The recent rise of deepfakes, highly convincing fake audio or video files that are manipulated using machine learning techniques, is deeply disturbing and will have a high impact on what is meant by trust in the near future. How do we decide what is real and what is fake? Will deepfakes be misused by parties to affect local or global politics? And how will deepfakes impact us in the next decade or so?
Digital signatures may provide a partial solution to these problems. However, the solution is not perfect and cannot prevent that deepfakes will have a profound impact on how we decide what is true and false in the digital era. We might find ourselves in a difficult situation in only a matter of years.
It is easy to see how powerful deepfakes can be: the ability to let Biden or Putin say anything you want him to say in a video fragment could severely impact political discourse.
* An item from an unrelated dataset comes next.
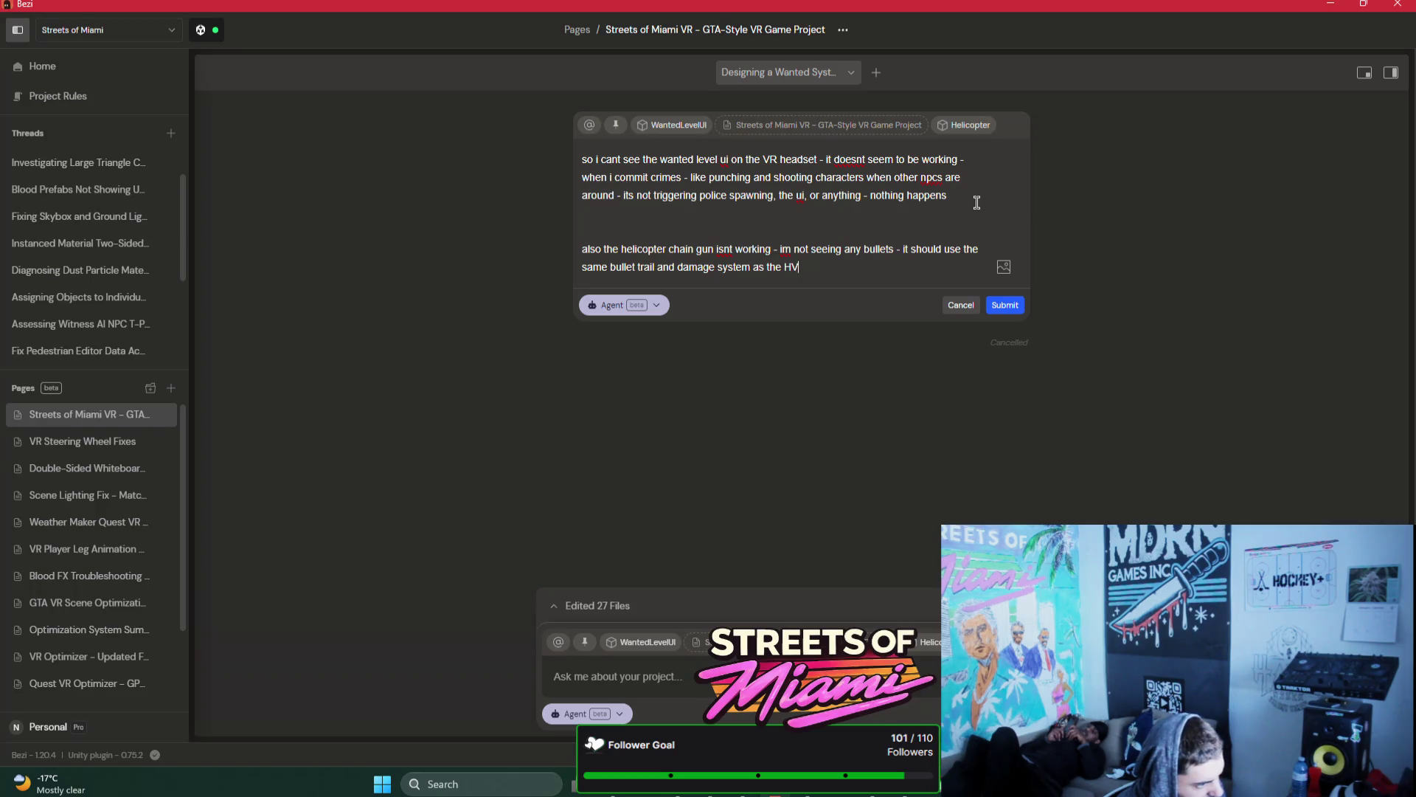
pyautogui.write('g system')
It’s not too hard to believe that in a few years, the technology may have improved as much as to make deepfakes that are indistinguishable from reality. With that assumption in mind, how will we know what videos are real, and which ones are not?
One solution might be to look at digital signatures. In a few words, digital signatures are used to provide a digital method to ensure that a message or a file was sent by a claimed sender, and anyone reading the signature can verify that the message or file was indeed sent by that sender. One example that you may know of are the TLS certificates used by a website: when you visit for example http://www.google.com, you can click the little lock in the address bar and see the certificate, which ensures you that you are indeed dealing with Google LLC.
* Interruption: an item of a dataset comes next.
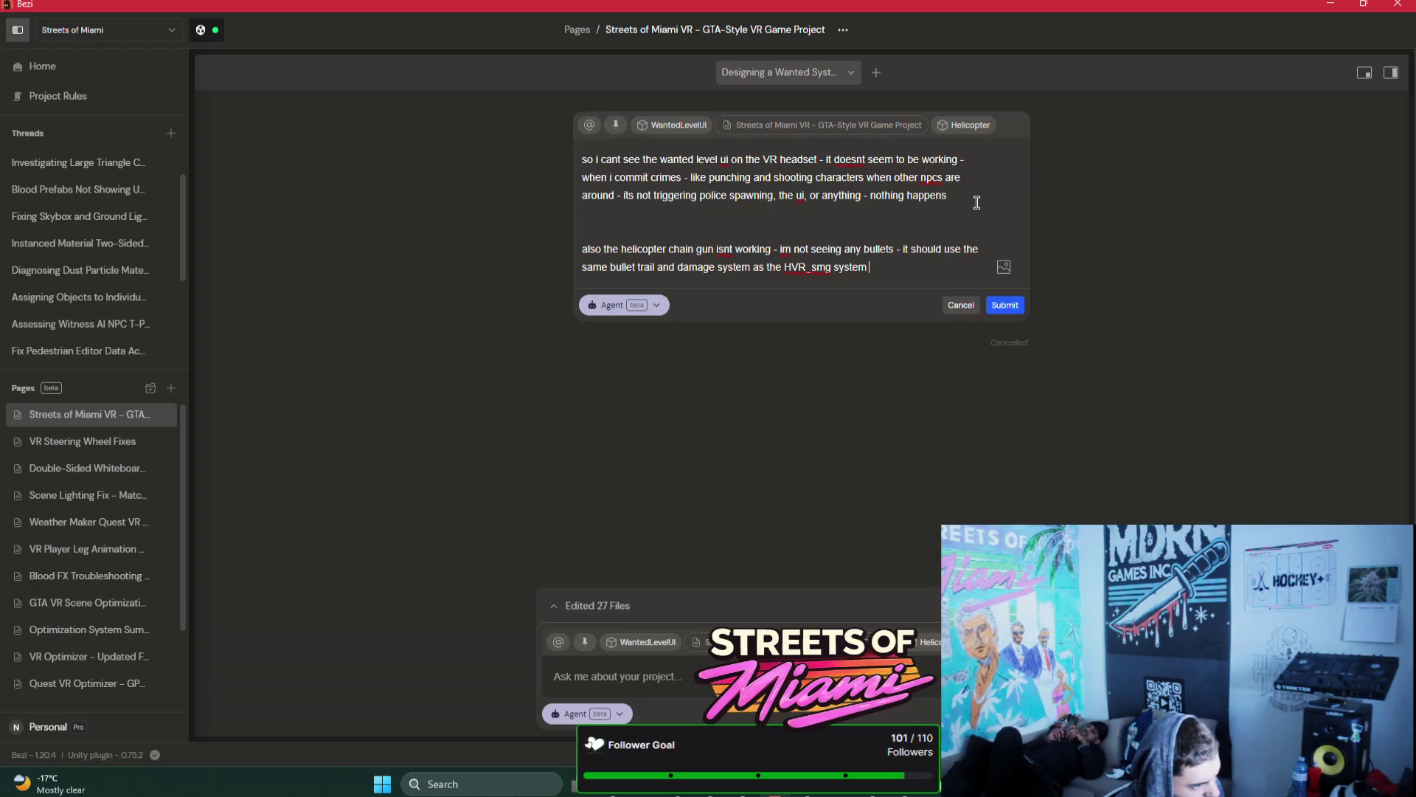
pyautogui.write(' it shouldnt b')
But digital signatures can be used for any type of data, not just messages or websites. For example, it can also be used to sign audio or video footage! This means that if anybody tampers with the footage, that the digital signature becomes invalid. Let’s say you record a video and sign it with your digital signature, then anyone can verify that this video is from you. Any deepfake based on such a video will not have a valid signature from you.
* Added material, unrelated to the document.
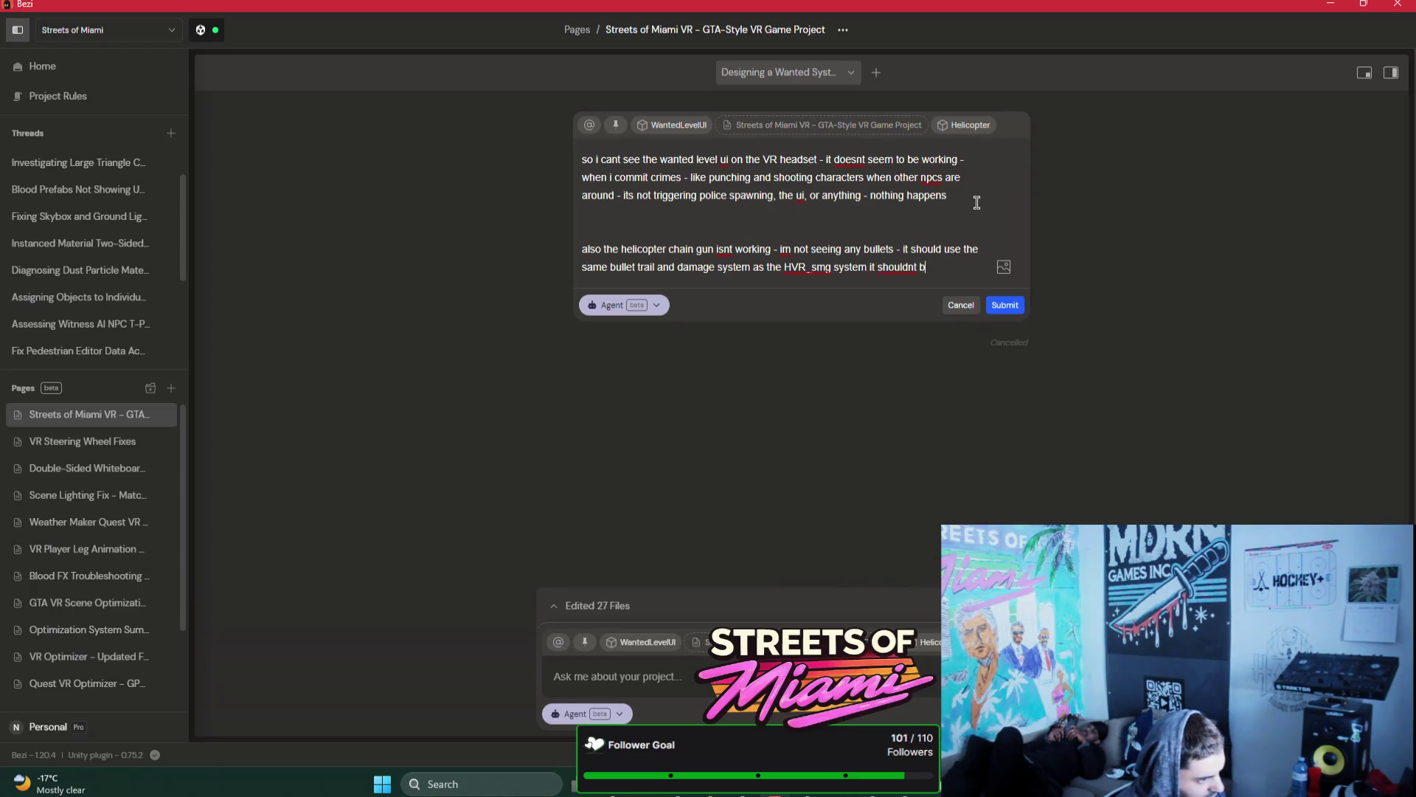
pyautogui.write('e too complicated...')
Now, a naive implementation of this would only worsen the problem, as was noted in this blog on Forbes. However, digital signatures do have the potential to authenticate real footage. A real video released by the Biden administration would be signed by the White House. A real video of a celebrity would be signed by that celebrity. Deepfakes based on such footage would not, and would therefore not be trusted. This is similar to the analogy of websites: a real website will have the certificate of the company behind the website, while a phishing website will not.
This raises two questions. First, how do we know what the real signature of an entity is? And second, what is the impact on trusting audio or video footage?
The first question is easy to answer: Similarly to certificates for websites, we will most likely have to rely on PKI technology, where we have to trust some third party with verifying the validity of a signature.
The second question is much harder: A video file may be real, but unsigned by anyone. Or perhaps it is signed by a shady news organization that has tampered with the video but signed it anyway. In the end, we will no longer be able to trust audio or video footage just because it exists, as we were able to do until now. We will only be able to trust the entity signing the authenticity of that audio or video footage.
One of the implications of this is that the concept of fake news is expanded much further than what we consider today: not only will a polarized society read different news items and dispute basic facts about reality, they will have a visually different experience of truth based on which entities they trust. If what you see is based on what you trust, you may end up in a completely different reality to your neighbor.
And so, we will reach an era where audio and video evidence becomes truly disputable. It will be easy to verify the authenticity of footage signed by persons, organizations and entities you trust, but your truth world will be entirely decided by your personal trust. And so, we may find ourselves in completely different truth worlds from one another in a truly post-truth society.